Watchdogs have been longtime staples of the embedded systems space. But they are also quite useful for distributed services where it is advantageous to attempt automatic recovery from transient errors.
When it comes to watchdog implementations, the stakes are understandably much lower for typical cloud software compared to, say, the Voyager spacecraft. A minimal implementation of a synthetic monitoring app paired with “kill switch” mechanism a can get you pretty far. I have uploaded a WatchdogSample on GitHub as a demonstration of this concept.
The basic use case is as follows:
- The application to be watched is deployed side-by-side with its watchdog app. Both applications are assumed to be configured to restart on failure.

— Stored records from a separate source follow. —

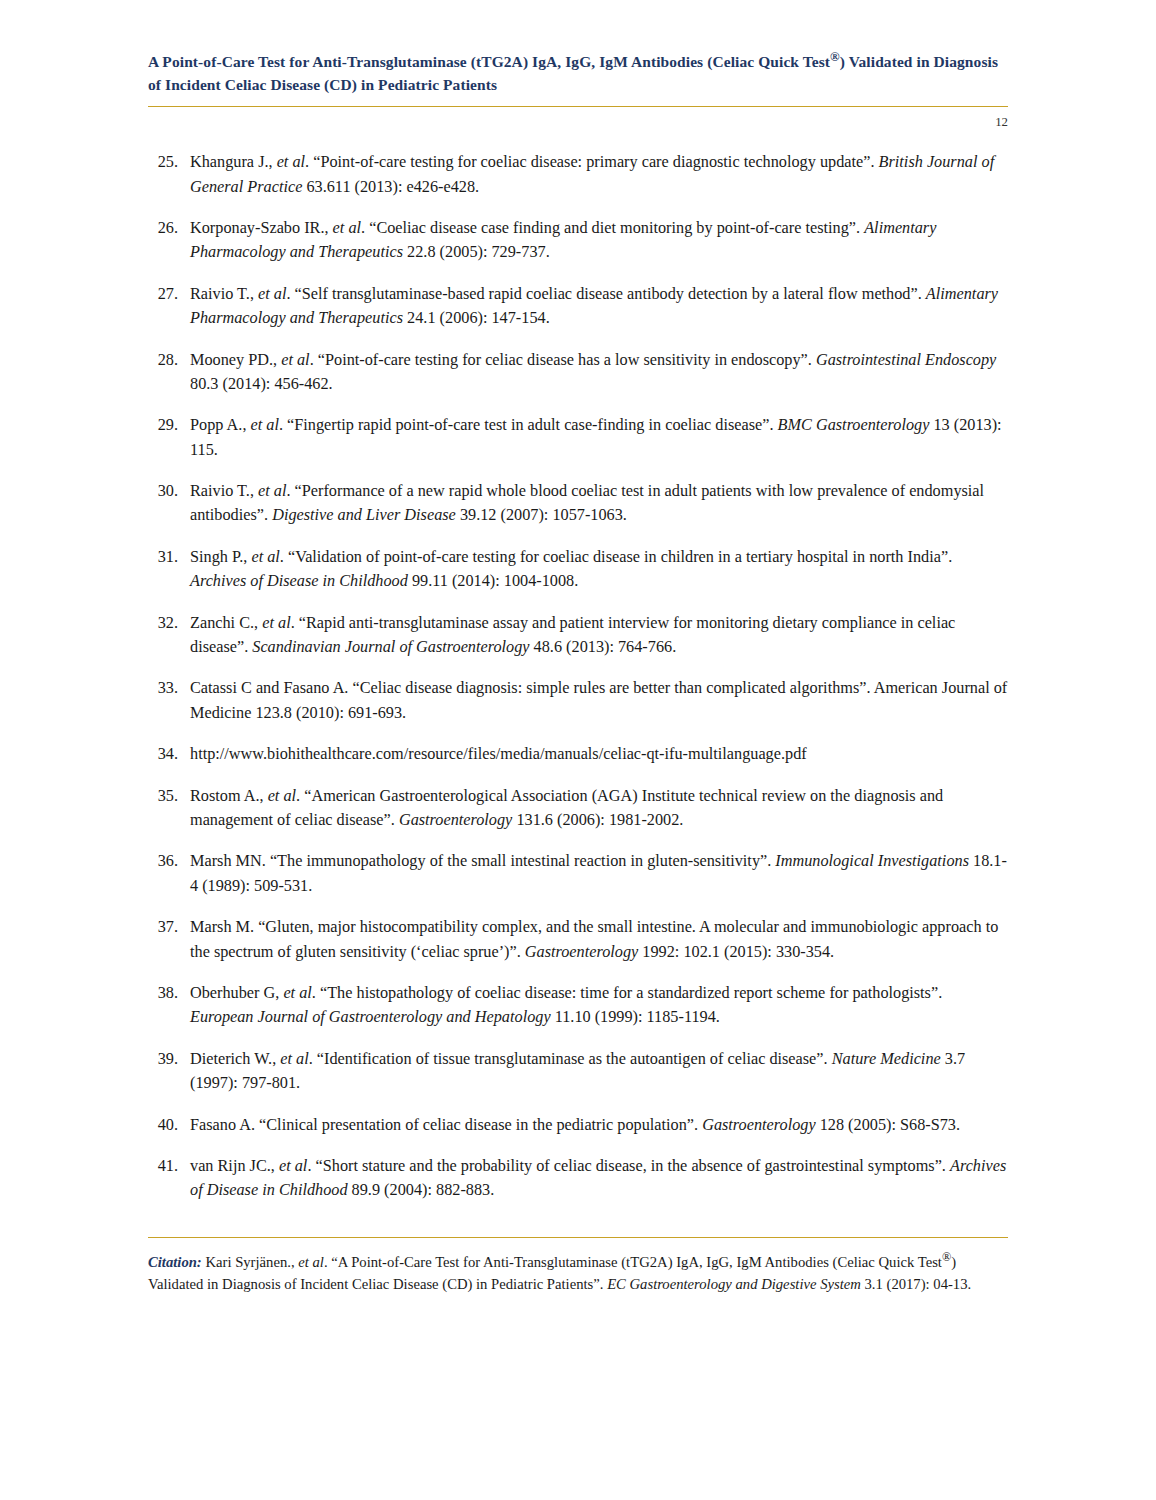A Point-of-Care Test for Anti-Transglutaminase (tTG2A) IgA, IgG, IgM Antibodies (Celiac Quick Test®) Validated in Diagnosis of Incident Celiac Disease (CD) in Pediatric Patients
12
25. Khangura J., et al. “Point-of-care testing for coeliac disease: primary care diagnostic technology update”. British Journal of General Practice 63.611 (2013): e426-e428.
26. Korponay-Szabo IR., et al. “Coeliac disease case finding and diet monitoring by point-of-care testing”. Alimentary Pharmacology and Therapeutics 22.8 (2005): 729-737.
27. Raivio T., et al. “Self transglutaminase-based rapid coeliac disease antibody detection by a lateral flow method”. Alimentary Pharmacology and Therapeutics 24.1 (2006): 147-154.
28. Mooney PD., et al. “Point-of-care testing for celiac disease has a low sensitivity in endoscopy”. Gastrointestinal Endoscopy 80.3 (2014): 456-462.
29. Popp A., et al. “Fingertip rapid point-of-care test in adult case-finding in coeliac disease”. BMC Gastroenterology 13 (2013): 115.
30. Raivio T., et al. “Performance of a new rapid whole blood coeliac test in adult patients with low prevalence of endomysial antibodies”. Digestive and Liver Disease 39.12 (2007): 1057-1063.
31. Singh P., et al. “Validation of point-of-care testing for coeliac disease in children in a tertiary hospital in north India”. Archives of Disease in Childhood 99.11 (2014): 1004-1008.
32. Zanchi C., et al. “Rapid anti-transglutaminase assay and patient interview for monitoring dietary compliance in celiac disease”. Scandinavian Journal of Gastroenterology 48.6 (2013): 764-766.
33. Catassi C and Fasano A. “Celiac disease diagnosis: simple rules are better than complicated algorithms”. American Journal of Medicine 123.8 (2010): 691-693.
34. http://www.biohithealthcare.com/resource/files/media/manuals/celiac-qt-ifu-multilanguage.pdf
35. Rostom A., et al. “American Gastroenterological Association (AGA) Institute technical review on the diagnosis and management of celiac disease”. Gastroenterology 131.6 (2006): 1981-2002.
36. Marsh MN. “The immunopathology of the small intestinal reaction in gluten-sensitivity”. Immunological Investigations 18.1-4 (1989): 509-531.
37. Marsh M. “Gluten, major histocompatibility complex, and the small intestine. A molecular and immunobiologic approach to the spectrum of gluten sensitivity (‘celiac sprue’)”. Gastroenterology 1992: 102.1 (2015): 330-354.
38. Oberhuber G, et al. “The histopathology of coeliac disease: time for a standardized report scheme for pathologists”. European Journal of Gastroenterology and Hepatology 11.10 (1999): 1185-1194.
39. Dieterich W., et al. “Identification of tissue transglutaminase as the autoantigen of celiac disease”. Nature Medicine 3.7 (1997): 797-801.
40. Fasano A. “Clinical presentation of celiac disease in the pediatric population”. Gastroenterology 128 (2005): S68-S73.
41. van Rijn JC., et al. “Short stature and the probability of celiac disease, in the absence of gastrointestinal symptoms”. Archives of Disease in Childhood 89.9 (2004): 882-883.
Citation: Kari Syrjänen., et al. “A Point-of-Care Test for Anti-Transglutaminase (tTG2A) IgA, IgG, IgM Antibodies (Celiac Quick Test®) Validated in Diagnosis of Incident Celiac Disease (CD) in Pediatric Patients”. EC Gastroenterology and Digestive System 3.1 (2017): 04-13.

- The watchdog periodically runs simple operations and consistency checks to gauge the health of the watched app (the exact details of which would be domain-specific).
- When some error threshold is reached, e.g. the app fails to respond properly after a period of time, the watchdog requests termination of the app.
- The app would then be restarted and the process repeats.
The WatchdogSample produces a native C++ DLL to manage the kill switch, which in this case is a simple manual reset event object. The watched app calls the
InitializeWatchdog export method (preferably as the first thing in its
Main function) which initiates a thread pool wait on the event. When the watchdog app signals the event via
SignalWatchdog, the wait is satisfied and a failfast exception is generated, causing an immediate shutdown of the watched app. On a properly configured Windows system, this would initiate some sort of application crash handling (perhaps via a postmortem debugger or Windows Error Reporting). If, as luck would have it, the watched application exits normally, the event is closed and the wait is canceled, thus safely disabling the kill switch.
There are a few other features of note for the WatchdogSample:
- The core logic is fully unit tested aside from the very thin Win32 integration layer in the DLL itself. The approach makes use of two “ports” (in the “ports-adapters-simulators” architectural style),
IEvent(a simple “schedule and signal” abstraction) and
ManualResetEvent(which defines much lower level Win32 interaction details pluggable in a statically polymorphic way via a
- The underlying implementation is native but there is an easy-to-use managed P/Invoke wrapper demonstrated in WatchedManagedApp.
- The managed/native interoperability makes it possible to use any combination of native and managed watchdogs and watched apps. You can see for yourself by signaling WatchedNativeApp with WatchedManagedApp or vice versa.
Keep in mind that a production-ready watchdog implementation may need additional considerations like a good naming scheme and discoverability for the shared events, proper security so that unintended callers cannot gain unauthorized access to the kill switch, a “watcher for the watcher” to make sure the watchdog itself is monitored (perhaps via a heartbeat mechanism), and so on. There’s also a small chance that the kill switch will not actually succeed in terminating the app, in which case you would need to fall back to a “kill -9” strategy of last resort. Caveats aside, check out WatchdogSample and see how it might be a useful starting point for your scenarios.